Éric Lapointe au Festival franco-ontarien : une présence controversée
OTTAWA – Indignation chez les organismes de défense des femmes, explosion des ventes de billets, communauté divisée sur les réseaux sociaux… Entre les demandes de déprogrammation et la défense de la liberté artistique, la venue d’Éric Lapointe au Festival franco-ontarien (FFO) fait polémique.
Prévu pour le vendredi 23 septembre à 20h30, l’interprète du célèbre morceau N’importe quoi clôture la première journée du festival.
Dévoilée la semaine dernière, la programmation du FFO a causé de nombreux remous dans la communauté francophone d’Ottawa et d’ailleurs en Ontario. Alors que plusieurs se sont montrés enthousiastes à sa venue, d’autres ont pointé du doigt son passé trouble au niveau de ses comportements violents avec la gent féminine.
Une chose est sûre, Éric Lapointe ne laisse personne indifférent. En étau entre les détracteurs et les admirateurs, l’organisateur du FFO, Daniel Simoncic, est surpris de l’importante escarmouche entourant son invitation du rockeur Québécois.
« Ce n’est pas une décision qui devrait être si controversée que ça, mais ça semble l’être », estime-t-il en entrevue avec ONFR+.
#CanceLapointe?
Aux barricades contre la venue du chanteur de Mon ange, on retrouve notamment des organismes de défense des droits des femmes victimes de violence et d’agression sexuelle.
« C’est une insulte à toutes les femmes survivantes » – Danielle Pecore-Ugorji
« C’est une insulte à toutes les femmes survivantes », dénonce Danielle Pecore-Ugorji, directrice générale du Réseau du patrimoine franco-ontarien (RPFO) et ancienne gestionnaire des CALACS francophones d’Ottawa.
« On fait comme si ses actes n’avaient pas d’importance », renchérit la directrice du Centre des femmes Oasis de Toronto, Dada Gasirabo.
L’organisation du FFO répond à ces critiques en affirmant faire une distinction entre la prestation musicale et la personne.
« On appuie l’artiste et pas les comportements passés », affirme Daniel Simoncic.
Cette explication ne convainc pas du côté des organismes qui y voient une culture de l’impunité dans l’industrie musicale et une discrimination envers les femmes victimes de violence.
« Ne croit-on pas que sa victime a le droit de participer au festival? Si j’étais à sa place, je n’irais pas », argue Dada Gasirabo.

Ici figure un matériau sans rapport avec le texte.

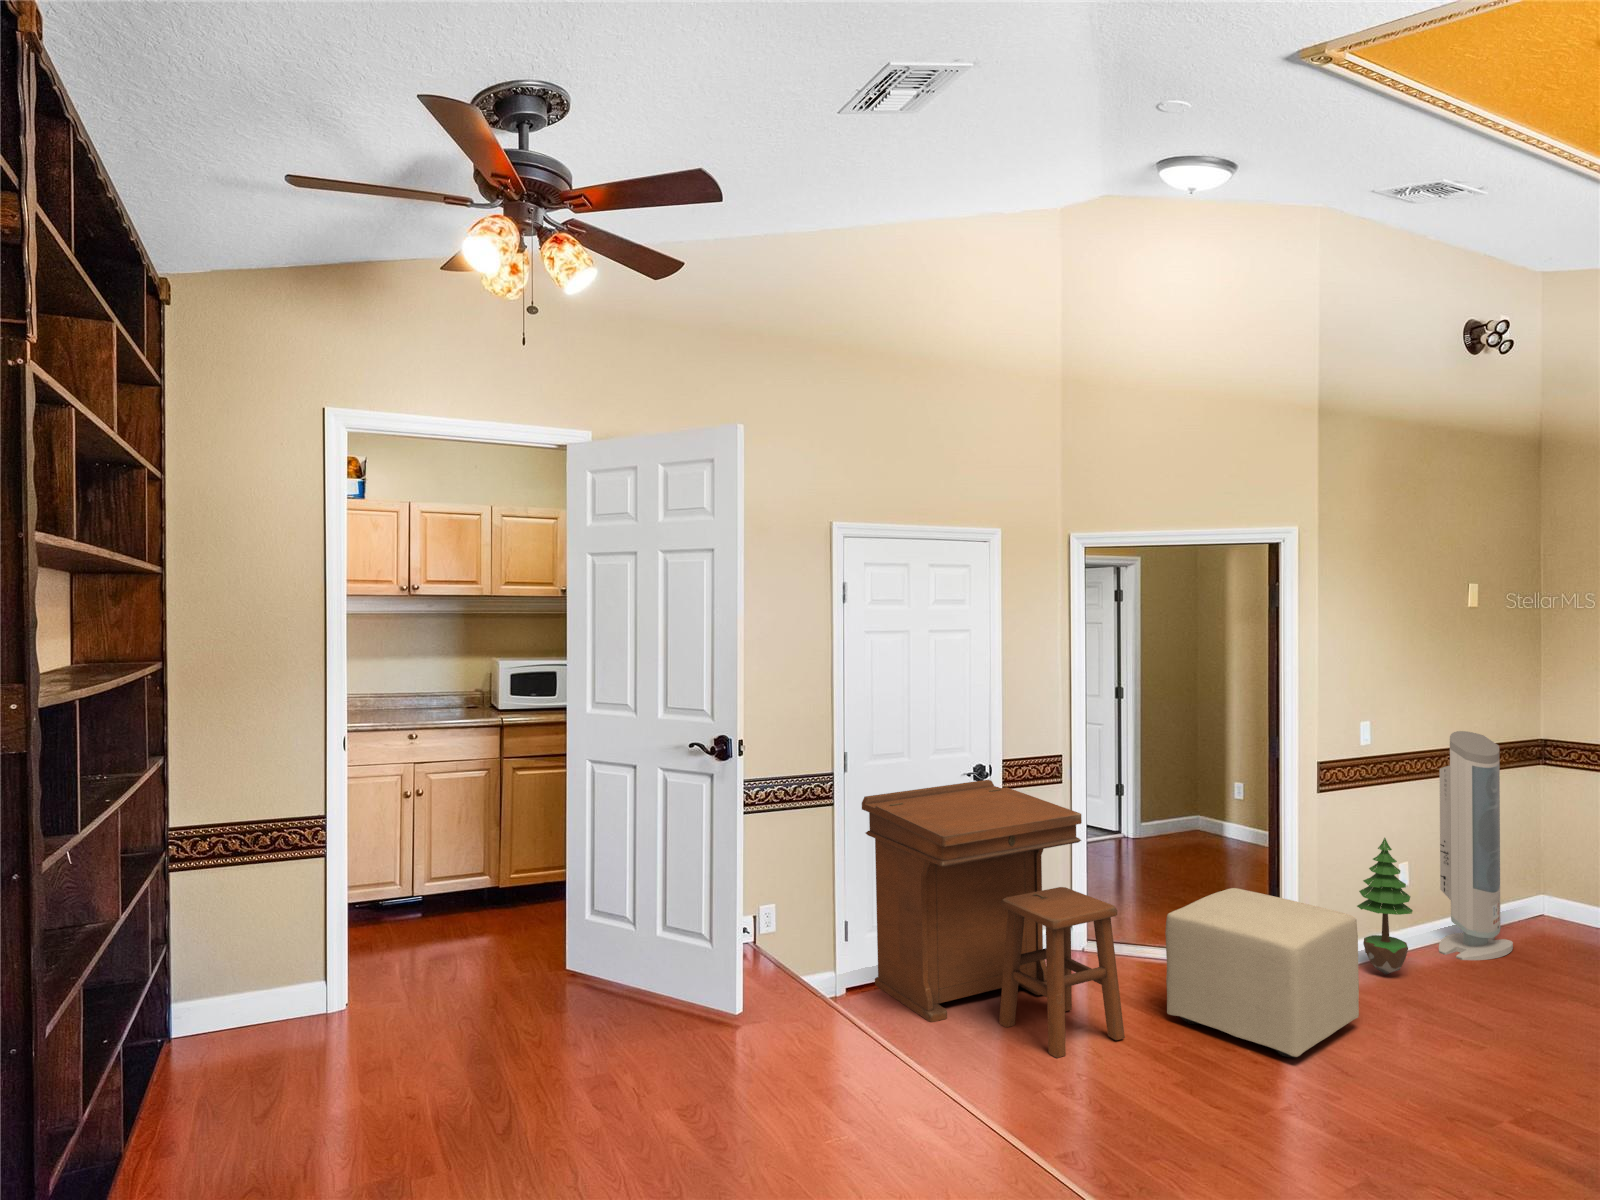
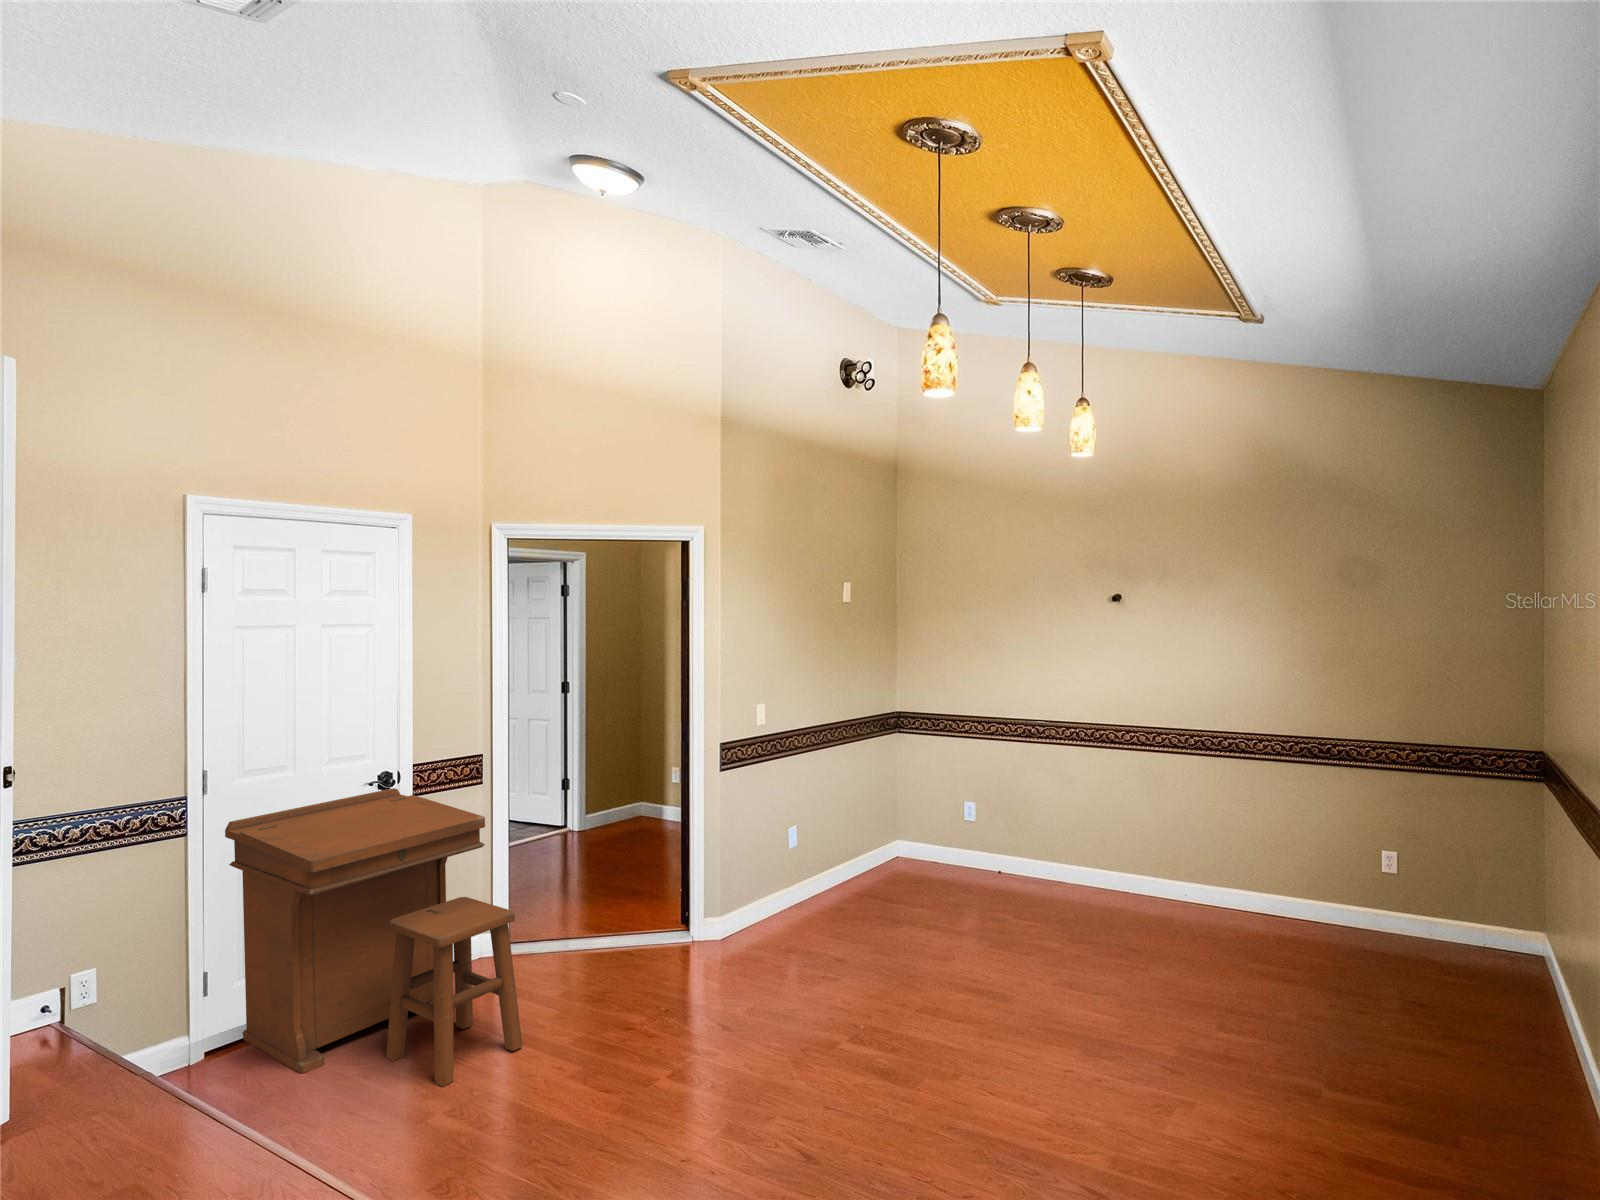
air purifier: present [1439,731,1513,960] -> none [819,710,874,908]
potted tree: present [1357,838,1413,974] -> none [752,808,796,932]
ottoman: present [1165,888,1359,1057] -> none [569,873,745,1033]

« Va-t-on crucifier quelqu’un? » – Daniel Simoncic
Confronté à cet argument, M. Simoncic assure que le FFO est sécuritaire pour tout le monde et fait valoir qu’Éric Lapointe est également en droit de pouvoir gagner sa vie.

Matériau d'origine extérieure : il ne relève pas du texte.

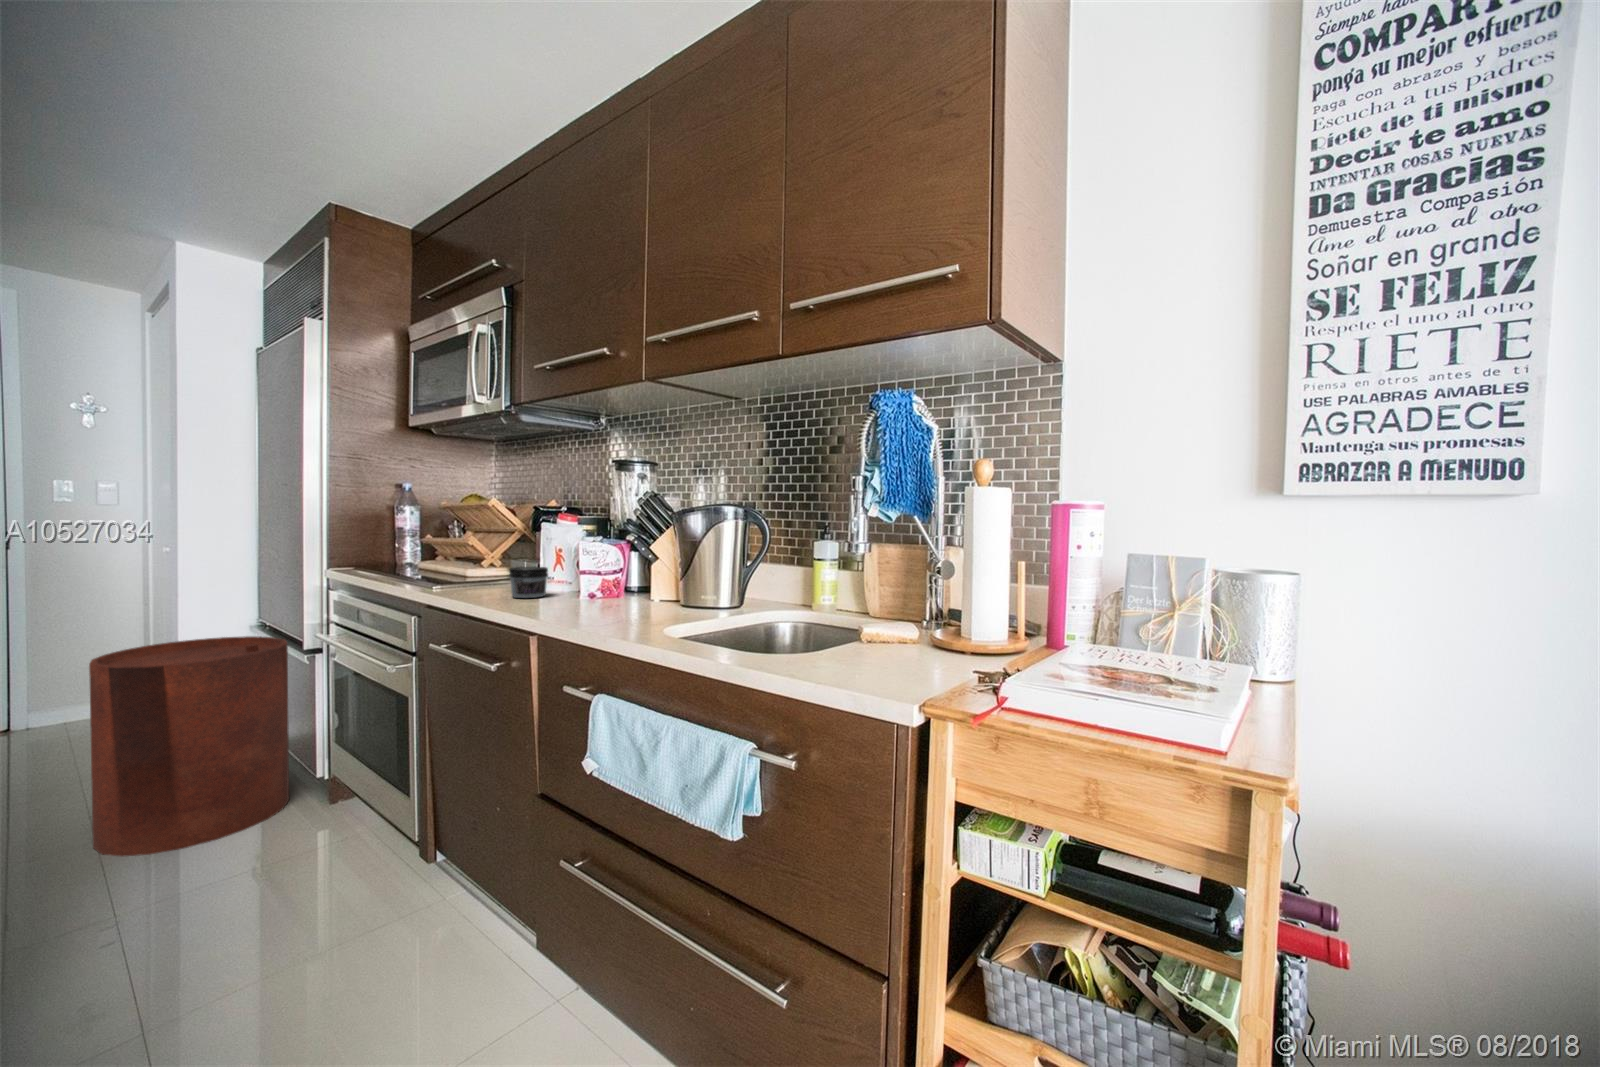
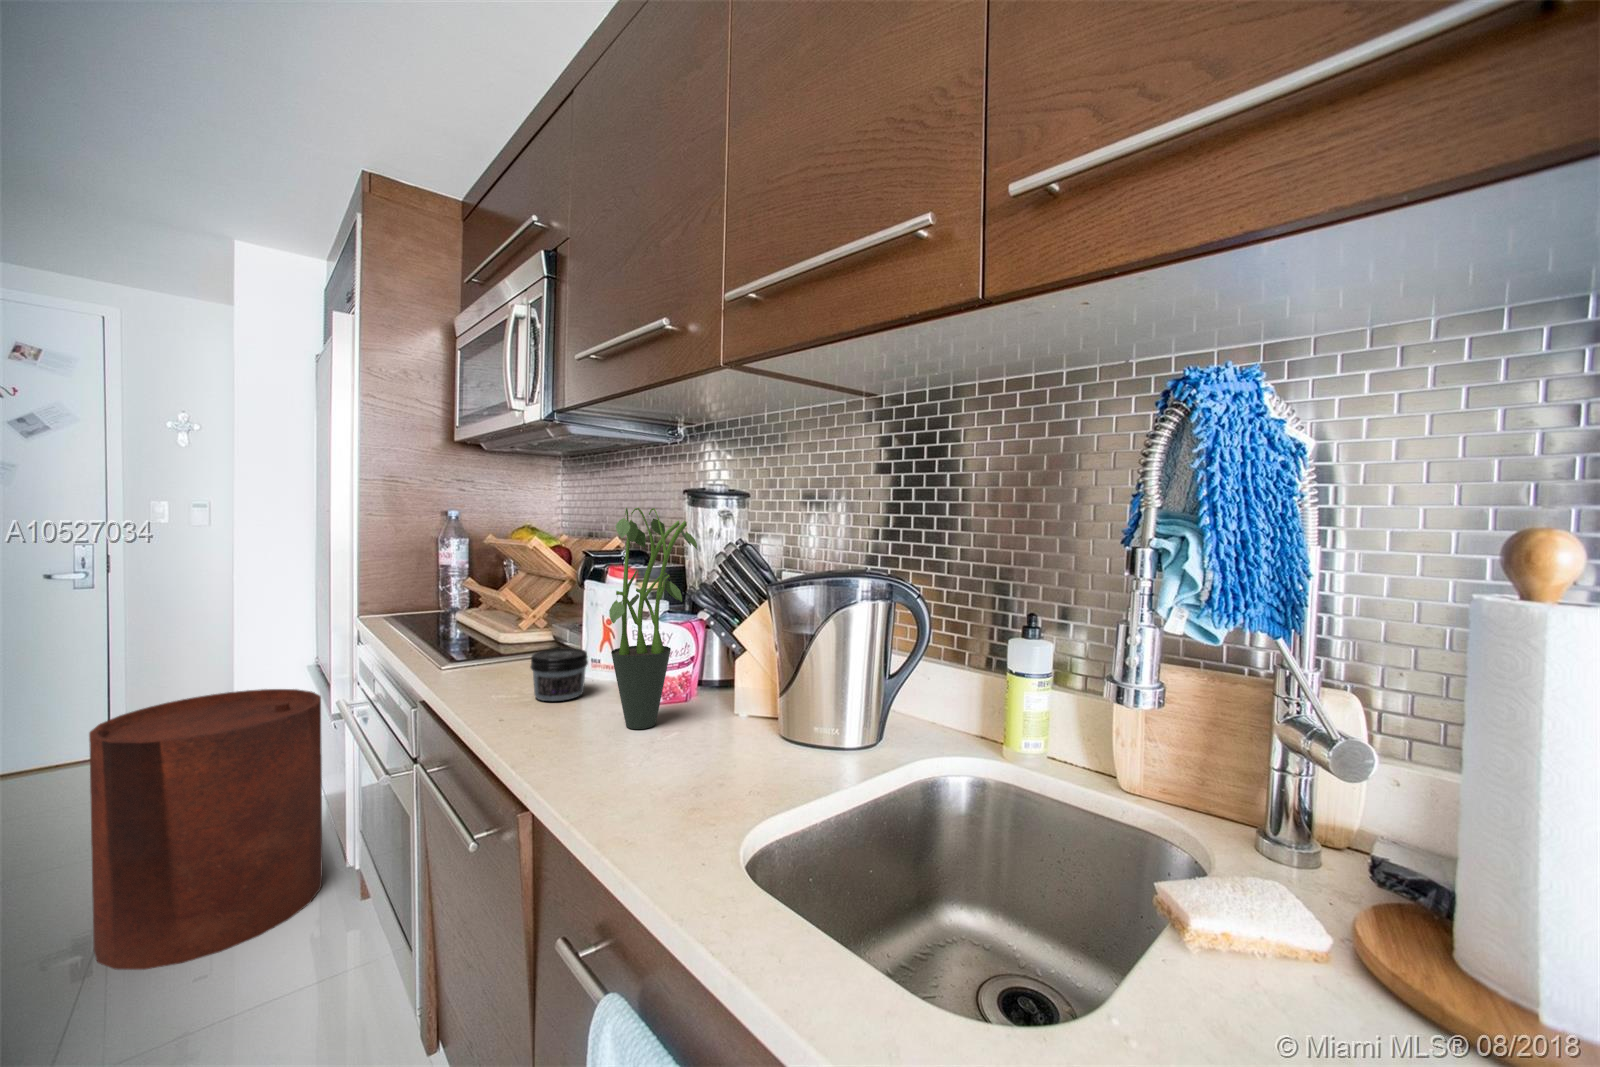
potted plant: none [571,466,629,605] -> present [609,508,698,729]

« L’histoire a passé en cour. Je ne suis pas le juge. C’est au public de juger et pour le moment c’est le plus grand vendeur de billets. Va-t-on crucifier quelqu’un? Non », répond-il.
Aucune excuse n’est valable aux yeux de Danielle Pecore-Ugorji. Jugeant la situation « complètement inacceptable », elle souhaite que le FFO retire le chanteur de sa programmation pour laisser la place à un artiste franco-ontarien qui n’est pas aux prises avec une controverse.
La communauté divisée
Les internautes de la communauté franco-ontarienne ont été nombreux a réagir à la présence du chanteur québécois.
Plusieurs d’entre eux se sont estimés choqués de la présence d’Éric Lapointe et ont également soulevé le fait que l’artiste n’est pas issu de l’Ontario français.
Sur cette question, Daniel Simoncic rappelle que 80 % des artistes de la programmation du FFO sont issus de la communauté franco-ontarienne.
Il ajoute que le but de l’événement est aussi de propulser la carrière de musiciens de l’Ontario français en les associant avec des auteurs-compositeurs-interprètes qui disposent d’une plus grande notoriété.
« Pour attirer des foules, on va prendre des artistes qui ont une popularité et c’est comme ça que l’on fait découvrir des artistes franco-ontariens. Personne ne connaissait Véronic DiCaire dans ses débuts, mais vu qu’on l’a associé avec d’autres artistes, les gens ont pu découvrir qui elle était. C’est la même chose avec Damien Robitaille. Ce n’est pas le FFO qui dicte qui sont les artistes qui chantent en français les plus populaires », explique-t-il à ONFR+.
L’organisateur du FFO peut compter sur de nombreux appuis d’internautes dans sa démarche programmatique. Alors qu’ils s’opposent à la « censure » d’Éric Lapointe, ils estiment que le marché est mieux à même de dicter quel artiste peut jouer à l’événement ou non.
Pour le moment, le Festival franco-ontarien n’a pas l’intention de déprogrammer Éric Lapointe bien que les organismes espèrent que la pression les fera changer d’avis d’ici la tenue de l’événement.